12-30-2015 02:30 PM
I have a challenge importing CSV files.
1) my csv file has over 100 columns, but I only need <20. So I have been doing proc import and then "keep" statement. Is there a way to import only few columns out of these 100+ using other procedures, maybe INFILE ?
2) The other issue I am haivng is that some of these 100+ variable names are very long, so when I import them the names get truncated. How do I avoid that ? I am considering INFILE and do the INFORMAT statement with INPUT But then I dont want to write the name of 100+ variables with INPUT option whereas I only need 10-20 at the most.
Thanks a bunch in advance.
12-30-2015 03:52 PM
12-30-2015 03:56 PM
One set of possible solutions for both questions is the same:
Proc import generated datastep code to read csv files. After you run proc import there will be code in the log for that data step.

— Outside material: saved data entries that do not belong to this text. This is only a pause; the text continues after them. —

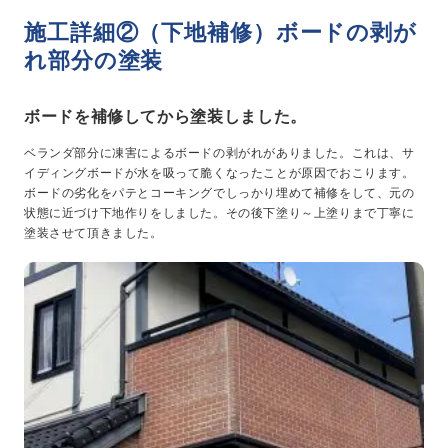
施工詳細②（下地補修）ボードの剥が
れ部分の塗装
ボードを補修してから塗装しました。
ベランダ部分に凍害によるボードの剥がれがありました。これは、サ
イディングボードが水を吸って脆くなったことが原因でおこります。
ボードの劣化をパテとコーキングでしっかり埋めて補修をして、元の
状態に近づけ下地作りをしました。その後下塗り～上塗りまで丁寧に
塗装させて頂きました。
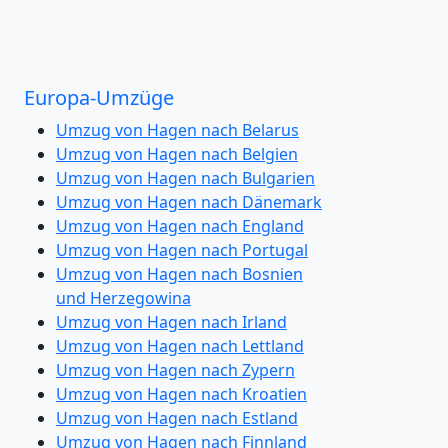
Europa-Umzüge
Umzug von Hagen nach Belarus
Umzug von Hagen nach Belgien
Umzug von Hagen nach Bulgarien
Umzug von Hagen nach Dänemark
Umzug von Hagen nach England
Umzug von Hagen nach Portugal
Umzug von Hagen nach Bosnien
und Herzegowina
Umzug von Hagen nach Irland
Umzug von Hagen nach Lettland
Umzug von Hagen nach Zypern
Umzug von Hagen nach Kroatien
Umzug von Hagen nach Estland
Umzug von Hagen nach Finnland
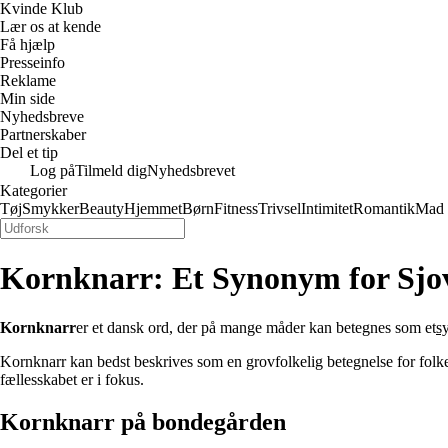
Kvinde Klub
Lær os at kende
Få hjælp
Presseinfo
Reklame
Min side
Nyhedsbreve
Partnerskaber
Del et tip
Log på
Tilmeld dig
Nyhedsbrevet
Kategorier
Tøj
Smykker
Beauty
Hjemmet
Børn
Fitness
Trivsel
Intimitet
Romantik
Mad
Kornknarr: Et Synonym for Sjov
Kornknarr
er et dansk ord, der på mange måder kan betegnes som et
s
Kornknarr kan bedst beskrives som en grovfolkelig betegnelse for folkel
fællesskabet er i fokus.
Kornknarr på bondegården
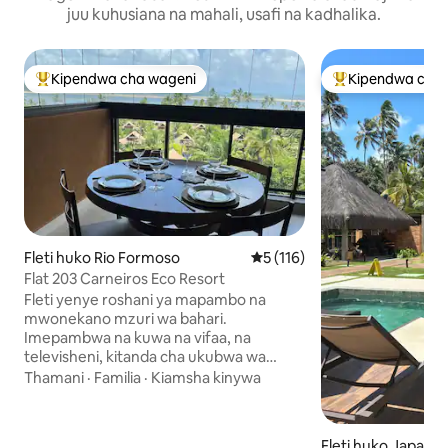
juu kuhusiana na mahali, usafi na kadhalika.
Kipendwa cha wageni
Kipendwa cha 
Kipendwa maarufu cha wageni
Kipendwa maaruf
Fleti huko Rio Formoso
Ukadiriaji wa wastani wa 5 kat
5 (116)
Flat 203 Carneiros Eco Resort
Fleti yenye roshani ya mapambo na
mwonekano mzuri wa bahari.
Imepambwa na kuwa na vifaa, na
televisheni, kitanda cha ukubwa wa
malkia na kitanda cha sofa. Ina chumba 1
Thamani
·
Familia
·
Kiamsha kinywa
cha kulala, bafu 1 na m ² 47. Kondo hiyo
iko katika Eco Resort Condominium ya
pwani ya paradisiac ya Carneiros, ina
Fleti huko Japarat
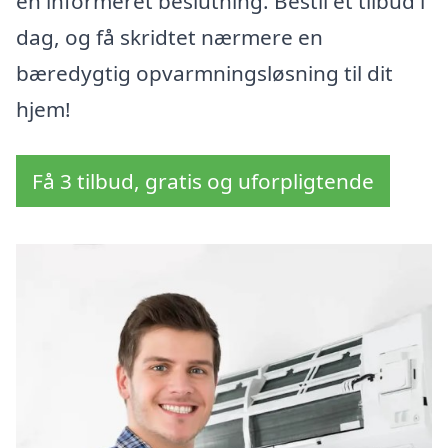
en informeret beslutning. Bestil et tilbud i
dag, og få skridtet nærmere en
bæredygtig opvarmningsløsning til dit
hjem!
Få 3 tilbud, gratis og uforpligtende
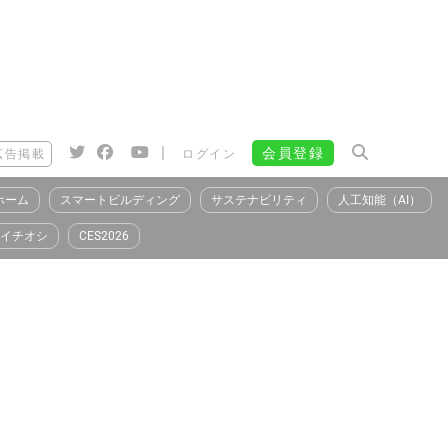
|
会員登録
広告掲載
ログイン
ホーム
スマートビルディング
サステナビリティ
人工知能（AI）
イチオシ
CES2026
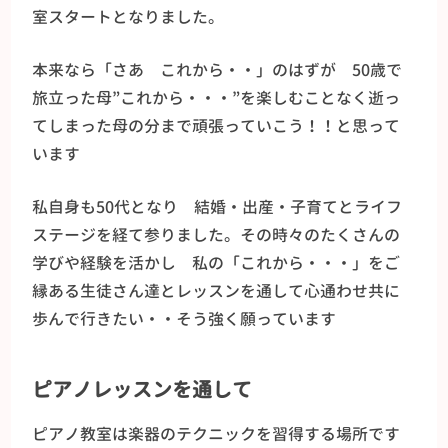
室スタートとなりました。
本来なら「さあ これから・・」のはずが 50歳で
旅立った母”これから・・・”を楽しむことなく逝っ
てしまった母の分まで頑張っていこう！！と思って
います
私自身も50代となり 結婚・出産・子育てとライフ
ステージを経て参りました。その時々のたくさんの
学びや経験を活かし 私の「これから・・・」をご
縁ある生徒さん達とレッスンを通して心通わせ共に
歩んで行きたい・・そう強く願っています
ピアノレッスンを通して
ピアノ教室は楽器のテクニックを習得する場所です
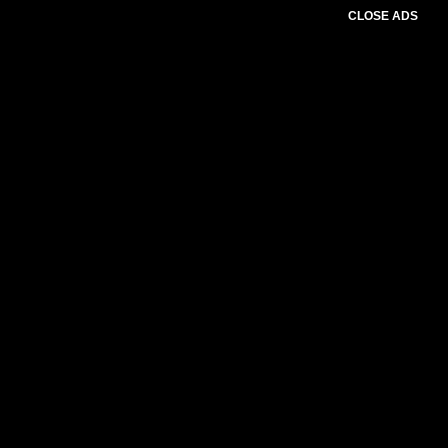
CLOSE ADS
Advertesment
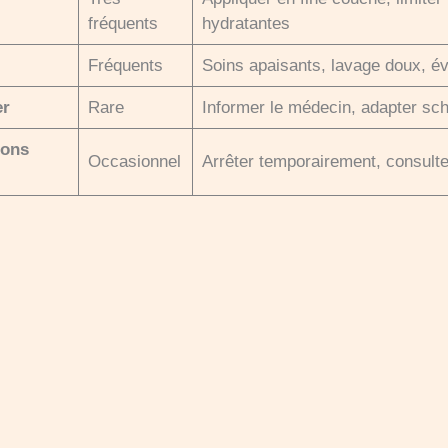
fréquents
hydratantes
Fréquents
Soins apaisants, lavage doux, év
er
Rare
Informer le médecin, adapter sc
ions
Occasionnel
Arrêter temporairement, consulte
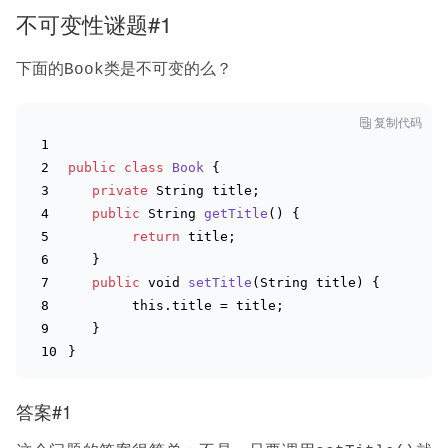
不可变性谜题#1
下面的
类是不可变的么？
Book

复制代码
public
class
Book
{
private
String
 title;
public
String
getTitle
(
)
 {
return
 title;
   }
public
void
setTitle
(
String
 title
)
 {
this
.title = title;
   }
}
答案#1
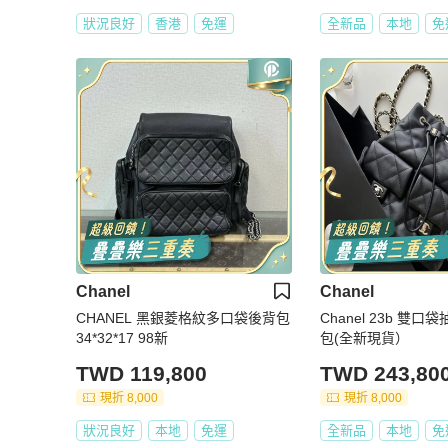
狀況良好
香港
免運
全新品
本地
免
Chanel
Chanel
CHANEL 黑銀菱格紋多口袋後背包
Chanel 23b 雙
34*32*17 98新
包(全新現貨）
TWD 119,800
TWD 243,80
現折 8,000
現折 8,000
狀況良好
本地
免運
全新品
本地
免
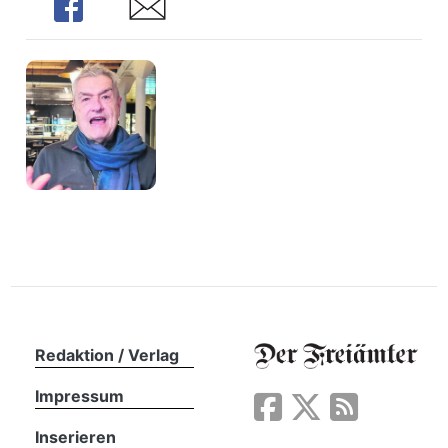
Share
Share
n
Redaktion / Verlag
Impressum
Inserieren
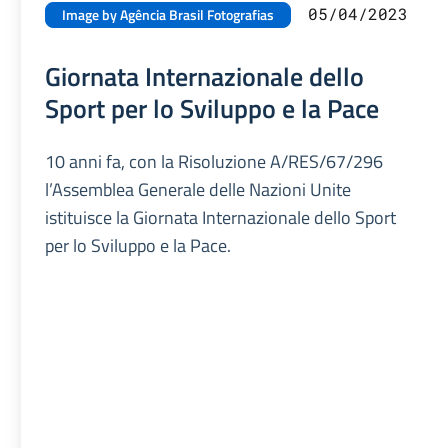
05/04/2023
Image by Agência Brasil Fotografias
Giornata Internazionale dello
Sport per lo Sviluppo e la Pace
10 anni fa, con la Risoluzione A/RES/67/296
l’Assemblea Generale delle Nazioni Unite
istituisce la Giornata Internazionale dello Sport
per lo Sviluppo e la Pace.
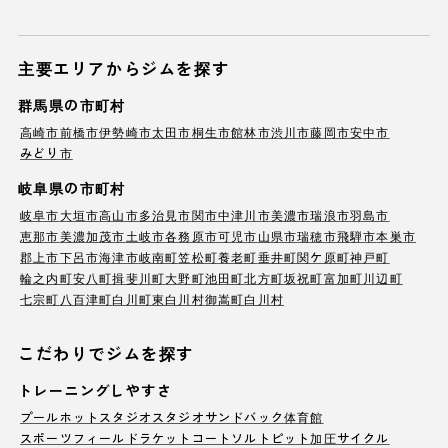
主要エリアからジムを探す
群馬県の市町村
高崎市
前橋市
伊勢崎市
太田市
桐生市
館林市
渋川市
藤岡市
安中市
みどり市
岐阜県の市町村
岐阜市
大垣市
高山市
多治見市
関市
中津川市
美濃市
瑞浪市
羽島市
恵那市
美濃加茂市
土岐市
各務原市
可児市
山県市
瑞穂市
飛騨市
本巣市
郡上市
下呂市
海津市
岐南町
笠松町
養老町
垂井町
関ケ原町
神戸町
輪之内町
安八町
揖斐川町
大野町
池田町
北方町
坂祝町
富加町
川辺町
七宗町
八百津町
白川町
東白川村
御嵩町
白川村
こだわりでジムを探す
トレーニングしやすさ
プール
ホットスタジオ
スタジオ
サンドバック
体育館
スポーツフィールド
ラケットコート
ソルトピット
加圧サイクル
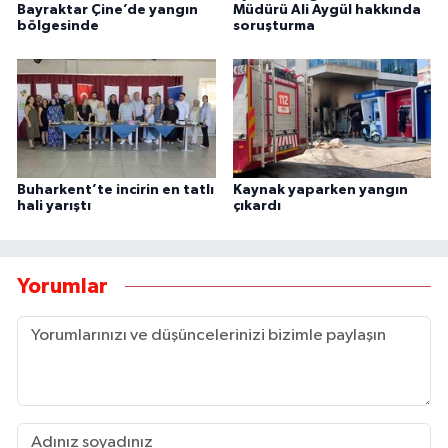
Bayraktar Çine’de yangın
Müdürü Ali Aygül hakkında
bölgesinde
soruşturma
Buharkent’te incirin en tatlı
Kaynak yaparken yangın
hali yarıştı
çıkardı
Yorumlar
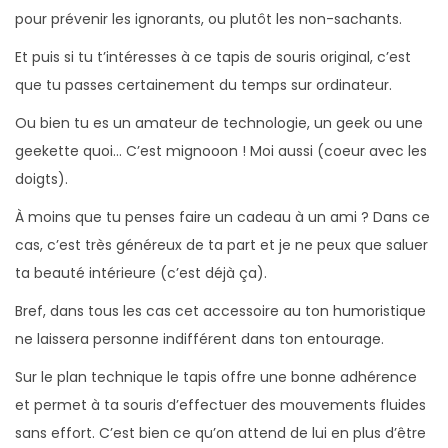
M
pour prévenir les ignorants, ou plutôt les non-sachants.
o
Et puis si tu t’intéresses à ce tapis de souris original, c’est
u
que tu passes certainement du temps sur ordinateur.
t
Ou bien tu es un amateur de technologie, un geek ou une
o
geekette quoi… C’est mignooon ! Moi aussi (coeur avec les
n
doigts).
V
i
À moins que tu penses faire un cadeau à un ami ? Dans ce
g
cas, c’est très généreux de ta part et je ne peux que saluer
i
ta beauté intérieure (c’est déjà ça).
l
Bref, dans tous les cas cet accessoire au ton humoristique
a
ne laissera personne indifférent dans ton entourage.
n
t
Sur le plan technique le tapis offre une bonne adhérence
et permet à ta souris d’effectuer des mouvements fluides
sans effort. C’est bien ce qu’on attend de lui en plus d’être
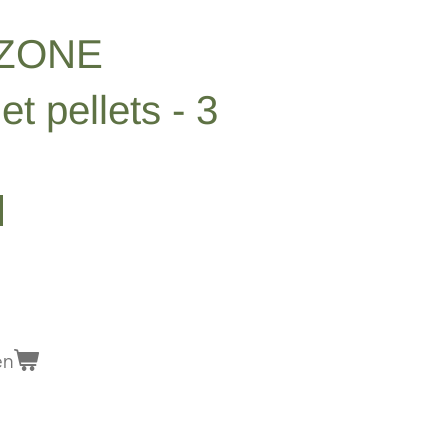
AZONE
 pellets - 3
en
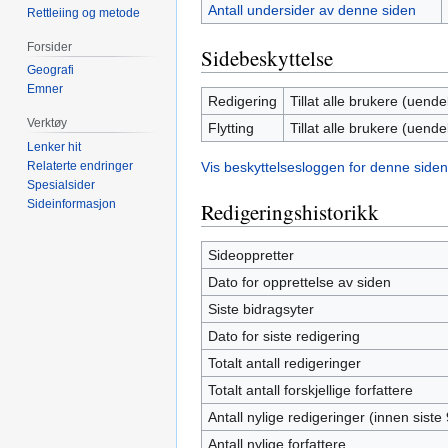
Antall undersider av denne siden
Rettleiing og metode
Forsider
Sidebeskyttelse
Geografi
Emner
Redigering
Tillat alle brukere (uendel
Verktøy
Flytting
Tillat alle brukere (uendel
Lenker hit
Vis beskyttelsesloggen for denne siden
Relaterte endringer
Spesialsider
Sideinformasjon
Redigeringshistorikk
Sideoppretter
Dato for opprettelse av siden
Siste bidragsyter
Dato for siste redigering
Totalt antall redigeringer
Totalt antall forskjellige forfattere
Antall nylige redigeringer (innen siste
Antall nylige forfattere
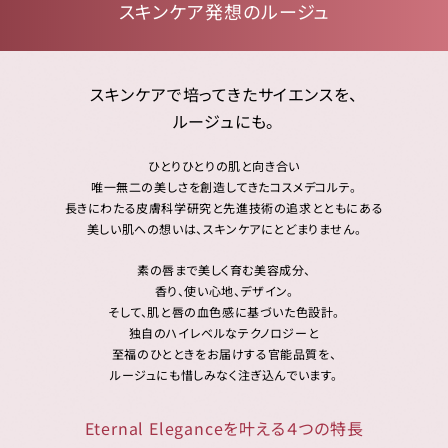
スキンケア発想のルージュ
スキンケアで培ってきたサイエンスを、
ルージュにも。
ひとりひとりの肌と向き合い
唯一無二の美しさを創造してきたコスメデコルテ。
長きにわたる皮膚科学研究と先進技術の追求とともにある
美しい肌への想いは、スキンケアにとどまりません。
素の唇まで美しく育む美容成分、
香り、使い心地、デザイン。
そして、肌と唇の血色感に基づいた色設計。
独自のハイレベルなテクノロジーと
至福のひとときをお届けする官能品質を、
ルージュにも惜しみなく注ぎ込んでいます。
Eternal Eleganceを叶える４つの特長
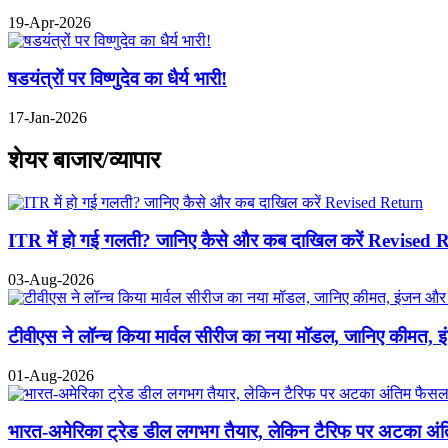
19-Apr-2026
षडयंत्रों पर विष्णुदेव का धैर्य भारी!
17-Jan-2026
शेयर बाजार/व्यापार
ITR में हो गई गलती? जानिए कैसे और कब दाखिल करें Revised 
03-Aug-2026
टीवीएस ने लॉन्च किया मार्वल सीरीज का नया मॉडल, जानिए कीमत, 
01-Aug-2026
भारत-अमेरिका ट्रेड डील लगभग तैयार, लेकिन टैरिफ पर अटका अंतिम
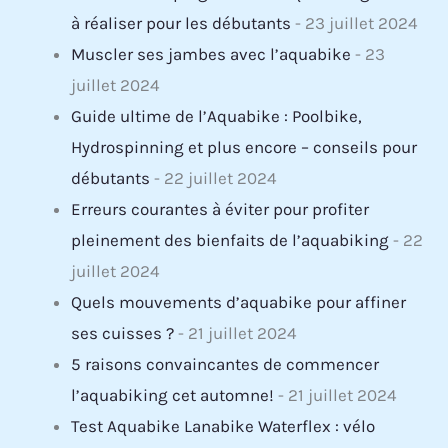
à réaliser pour les débutants
- 23 juillet 2024
Muscler ses jambes avec l’aquabike
- 23
juillet 2024
Guide ultime de l’Aquabike : Poolbike,
Hydrospinning et plus encore – conseils pour
débutants
- 22 juillet 2024
Erreurs courantes à éviter pour profiter
pleinement des bienfaits de l’aquabiking
- 22
juillet 2024
Quels mouvements d’aquabike pour affiner
ses cuisses ?
- 21 juillet 2024
5 raisons convaincantes de commencer
l’aquabiking cet automne!
- 21 juillet 2024
Test Aquabike Lanabike Waterflex : vélo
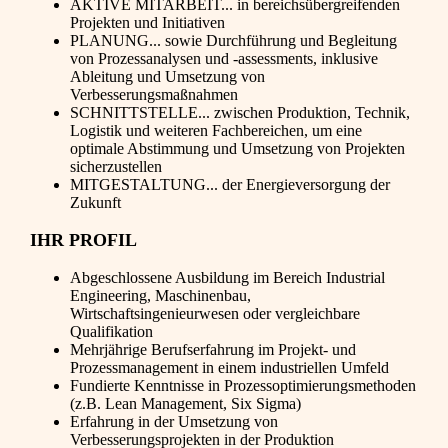
AKTIVE MITARBEIT... in bereichsübergreifenden
Projekten und Initiativen
PLANUNG... sowie Durchführung und Begleitung
von Prozessanalysen und -assessments, inklusive
Ableitung und Umsetzung von
Verbesserungsmaßnahmen
SCHNITTSTELLE... zwischen Produktion, Technik,
Logistik und weiteren Fachbereichen, um eine
optimale Abstimmung und Umsetzung von Projekten
sicherzustellen
MITGESTALTUNG... der Energieversorgung der
Zukunft
IHR PROFIL
Abgeschlossene Ausbildung im Bereich Industrial
Engineering, Maschinenbau,
Wirtschaftsingenieurwesen oder vergleichbare
Qualifikation
Mehrjährige Berufserfahrung im Projekt- und
Prozessmanagement in einem industriellen Umfeld
Fundierte Kenntnisse in Prozessoptimierungsmethoden
(z.B. Lean Management, Six Sigma)
Erfahrung in der Umsetzung von
Verbesserungsprojekten in der Produktion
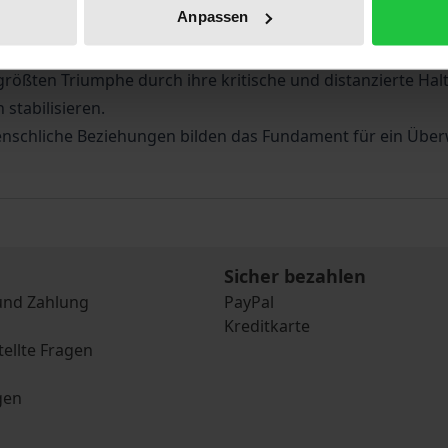
Anpassen
 es, aus dem Teufelskreis der sie einengenden Umstände zu
rößten Triumphe durch ihre kritische und distanzierte Haltu
 stabilisieren.
nschliche Beziehungen bilden das Fundament für ein Über
Sicher bezahlen
und Zahlung
PayPal
Kreditkarte
tellte Fragen
gen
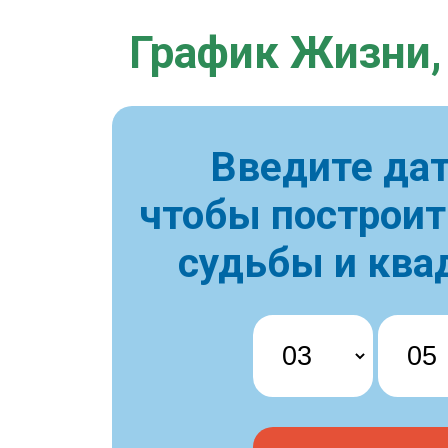
График Жизни,
Введите дат
чтобы построи
судьбы и ква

Copy the code from the log into the editor. Remove any variables from INFORMAT, FORMAT and INPUT statements past the last one you want. If some other variables are still there, add a DROP statement for those.
To get useable, nicer names, do a search and replace on the generated names to what you would like.
I recommend adding a label statement to describe the columns you want.
Unfortunately the way delimited data read with list input you can't skip any variables. But you need not read the entire row, just up to the last one you want.